What are the specs of the tank? Lighting being most important one. How long have you had the plants?


----------



## Mikaila31 (Nov 29, 2009)

pics? how many nitrates do you have in the tank? hardness levels? It could be the pleco, but kinda depends on what kind of pleco. It should be pretty clear if it is damage or some deficiency with pics.


----------



## snyderguy (Feb 9, 2010)

i don't think it's the pleco. i never see him on the plants. i've got 105 HO watts so more than plenty of lighting


----------



## Mikaila31 (Nov 29, 2009)

Theres your problem. With 105 watts of HO T5's on a 55gal you are far beyond root tabs/sticks. You have lack on nutrients. Again how many nitrates do you have? 

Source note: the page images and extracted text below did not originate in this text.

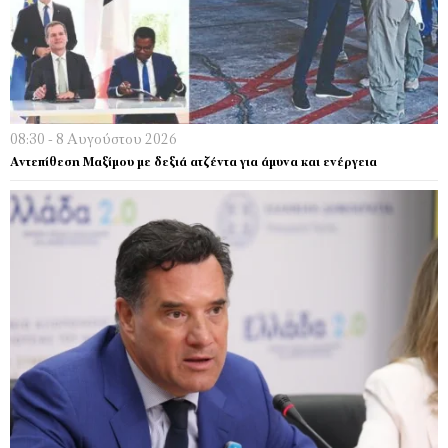
08:30 - 8 Αυγούστου 2026
Αντεπίθεση Μαξίμου με δεξιά ατζέντα για άμυνα και ενέργεια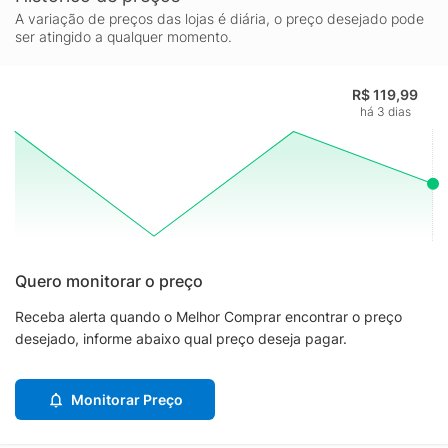
A variação de preços das lojas é diária, o preço desejado pode
ser atingido a qualquer momento.
R$ 119,99
há 3 dias
Quero monitorar o preço
Receba alerta quando o Melhor Comprar encontrar o preço
desejado, informe abaixo qual preço deseja pagar.
Monitorar Preço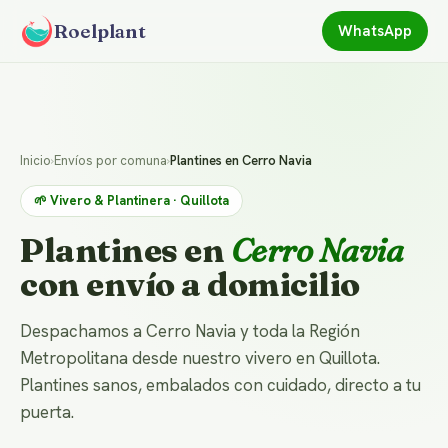
Roelplant
WhatsApp
Inicio
›
Envíos por comuna
›
Plantines en Cerro Navia
🌱 Vivero & Plantinera · Quillota
Plantines en
Cerro Navia
con envío a domicilio
Despachamos a Cerro Navia y toda la Región
Metropolitana desde nuestro vivero en Quillota.
Plantines sanos, embalados con cuidado, directo a tu
puerta.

A picture would really help... but if the leaves are becoming see-through, especially new growth that sounds like a macro deficiency. Its hard to say by looking at just one plant, other plants should be showing effects as well. These may not be the same depending on the plant. 

Without additional information it is really impossible to say what it is other than a nutrient deficiency. At that light level I would personally be dosing a reduced EI method. That requires dry fertilizers that need to be mixed and dosed daily or every other day. Or you can go out an buy a bunch of liquid ferts for a lot more money and dose those. My first guess is you are low on nitrates which is why I ask for the ppm. Fertilizers will help, but you need to know what you are dosing and what you need. Fertilizing on its own can cause problems if done wrong.


----------